◆ **Texto mostrado**
La Palabra no puede encadenarse
La Palabra de Dios no puede estar encadenada. Las autoridades judías mandaron prender a los Apóstoles y los metieron a la cárcel. Pero en la noche, el Ángel del Señor les abrió las puertas de la celda y los sacó fuera, diciéndoles: “Vayan al templo y expliquen allí al pueblo íntegramente este modo de vida”· (Hch 5, 17-26).
El relato termina diciendo que los encerraron nuevamente. Nos preguntamos ¿qué sentido tiene este milagro tan espectacular? El objetivo del milagro no fue evitarles penurias solamente. Esta liberación de la cárcel fue más una señal que una solución. Señal ante todo de la libertad de la Palabra. Fue como decir a las autoridades que sus cadenas jamás detendrán el avance del Evangelio”.
Hechos de los Apóstoles nos narra que los judíos de la sinagoga de los libertos quisieron acudir al soborno con tal de cerrar la boca de Esteban, protomártir, a quien no podían vencer con argumentos. Odiaban a Esteban y terminaron lapidándolo. Lo que dijo Jesús se cumplió: “Me han odiado a mí; los odiarán a ustedes” (Jn 15,18). ¿Qué tiene el Evangelio como para recibir tan drástica oposición y padecer persecución tan cruel? El Evangelio, ni la prensa católica que está a su servicio, no entra en la “lógica del mundo”, que comercia con los deseos de la carne, los deseos de los ojos y la soberbia de la vida” (1Jn 2,16). La Palabra a la que servimos como comunicadores católicos se sale de ese esquema y se convierte en denuncia viva de todo ese sistema de esclavitudes conectadas.
Barbarie vs. Civilización
Nos preguntamos por qué la prensa católica es más necesaria hoy que nunca. Hoy nuestra cultura occidental parodia, ridiculiza y persigue a la Iglesia. Toda clase de noticias falsas circulan en las redes sociales acerca de la Iglesia. El ciudadano común, que desconoce todo acerca del catolicismo, está al corriente de su supuesta corrupción porque buena parte de la prensa secular se lo ha contado. Muchos viven con la idea de que ser católico es sinónimo de ignorancia, de represión y de retroceso.

◆ **Enunciado del ejercicio**
Transcribe del texto sobre la Palabra de Dios el fragmento que comienza con "Hechos de los" y sigue hasta "de esclavitudes conectadas.".

◆ **Extracto de datos**
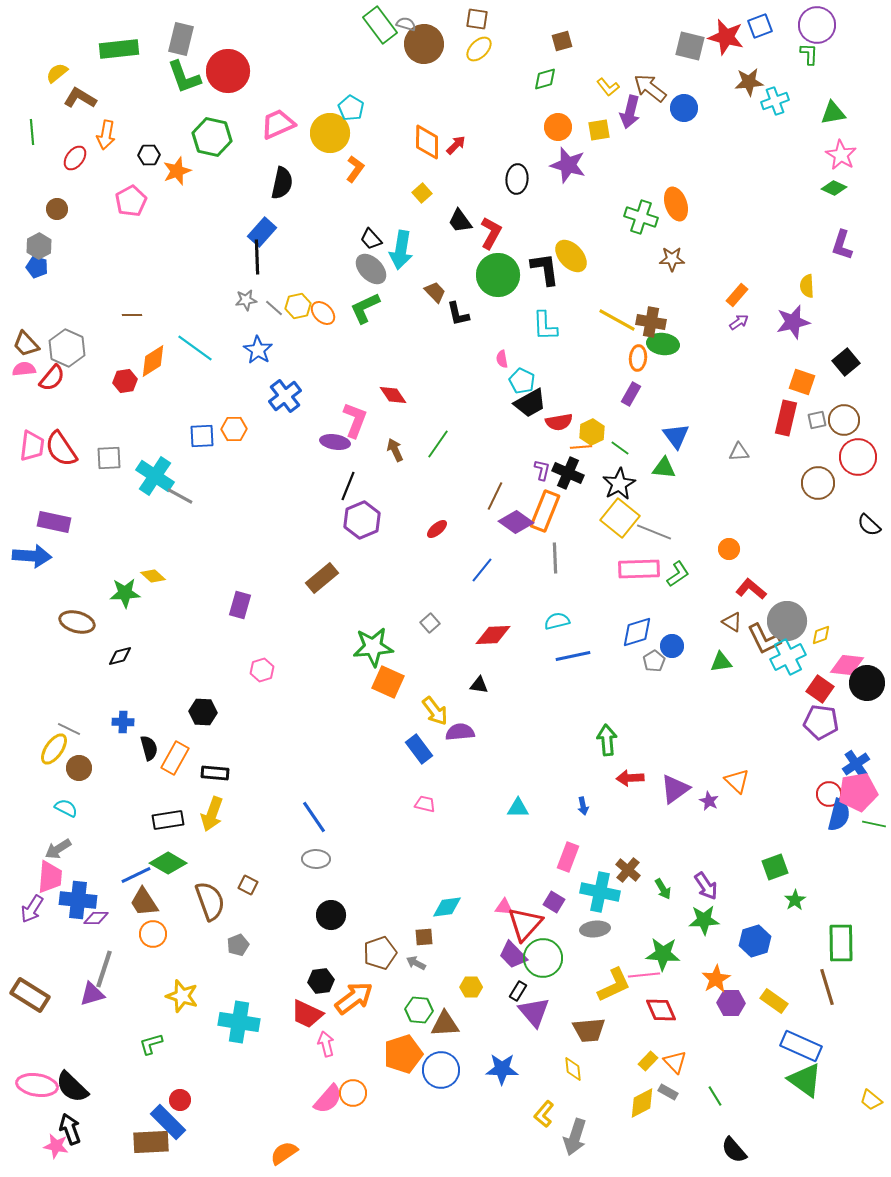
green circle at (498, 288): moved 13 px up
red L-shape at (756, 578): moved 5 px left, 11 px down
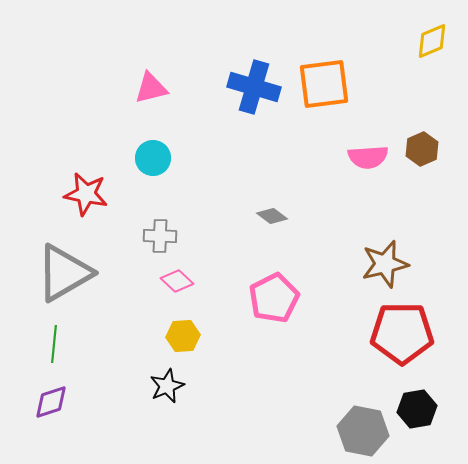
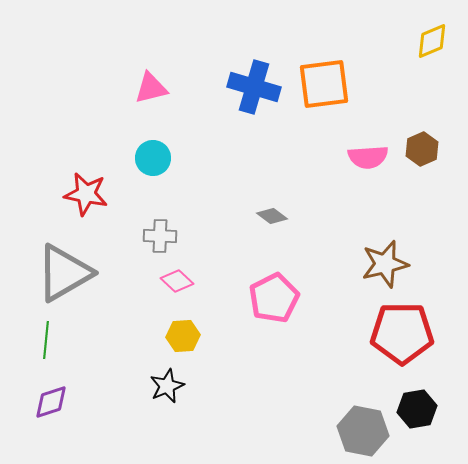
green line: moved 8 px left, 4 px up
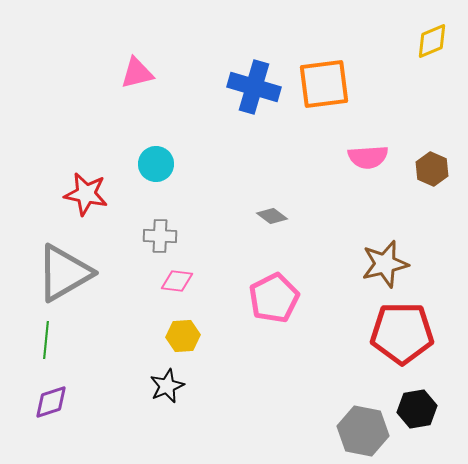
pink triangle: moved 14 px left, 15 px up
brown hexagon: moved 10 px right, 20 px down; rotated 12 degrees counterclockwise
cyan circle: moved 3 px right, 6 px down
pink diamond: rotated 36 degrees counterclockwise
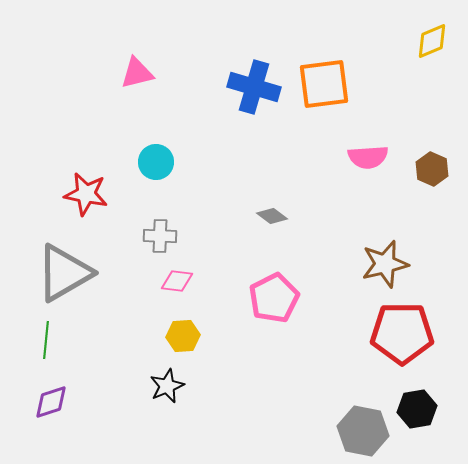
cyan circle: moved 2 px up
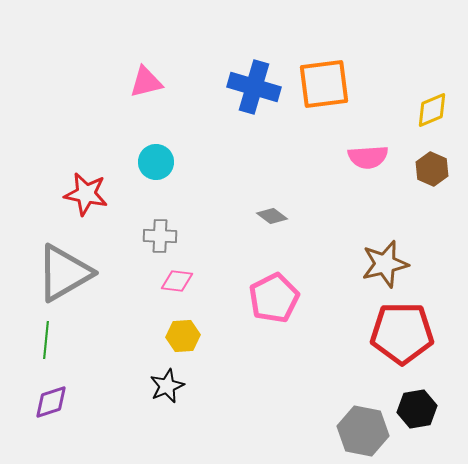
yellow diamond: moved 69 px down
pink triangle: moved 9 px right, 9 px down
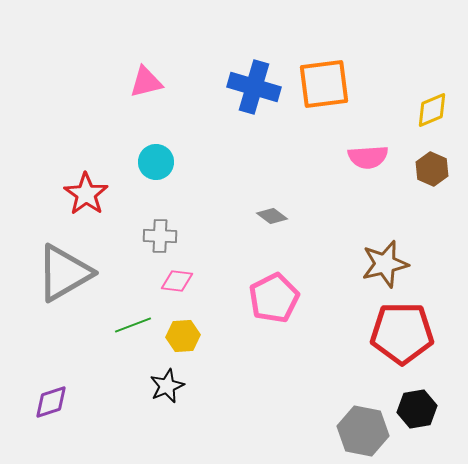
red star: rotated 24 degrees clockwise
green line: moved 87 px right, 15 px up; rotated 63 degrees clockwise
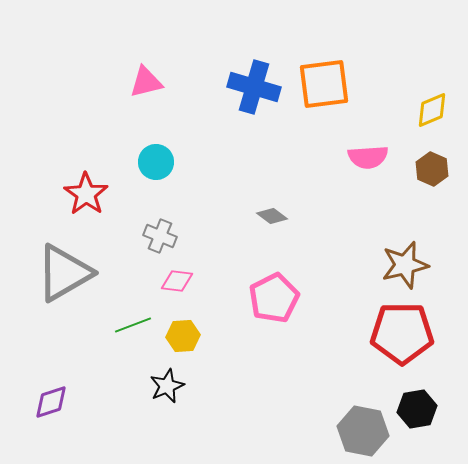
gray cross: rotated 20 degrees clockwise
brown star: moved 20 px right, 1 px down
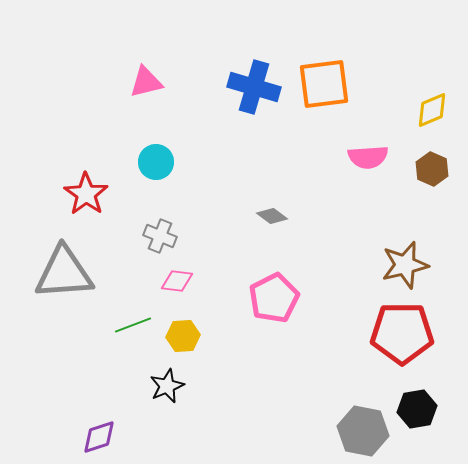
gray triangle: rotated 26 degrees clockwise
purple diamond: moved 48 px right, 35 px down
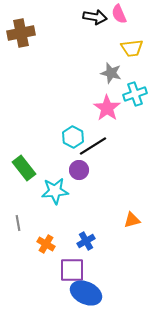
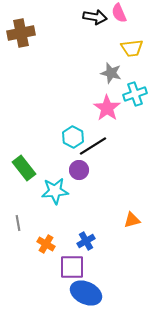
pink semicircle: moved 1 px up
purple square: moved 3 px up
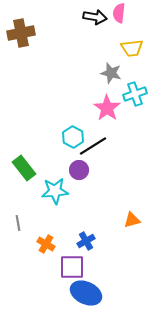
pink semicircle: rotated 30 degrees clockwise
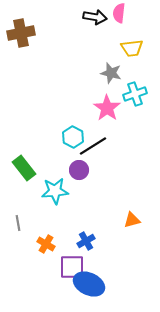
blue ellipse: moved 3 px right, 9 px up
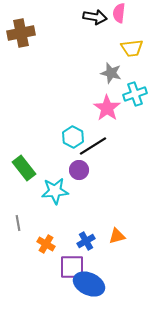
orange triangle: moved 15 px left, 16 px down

◆ **Resultado completo**
Hechos de los Apóstoles nos narra que los judíos de la sinagoga de los libertos quisieron acudir al soborno con tal de cerrar la boca de Esteban, protomártir, a quien no podían vencer con argumentos. Odiaban a Esteban y terminaron lapidándolo. Lo que dijo Jesús se cumplió: “Me han odiado a mí; los odiarán a ustedes” (Jn 15,18). ¿Qué tiene el Evangelio como para recibir tan drástica oposición y padecer persecución tan cruel? El Evangelio, ni la prensa católica que está a su servicio, no entra en la “lógica del mundo”, que comercia con los deseos de la carne, los deseos de los ojos y la soberbia de la vida” (1Jn 2,16). La Palabra a la que servimos como comunicadores católicos se sale de ese esquema y se convierte en denuncia viva de todo ese sistema de esclavitudes conectadas.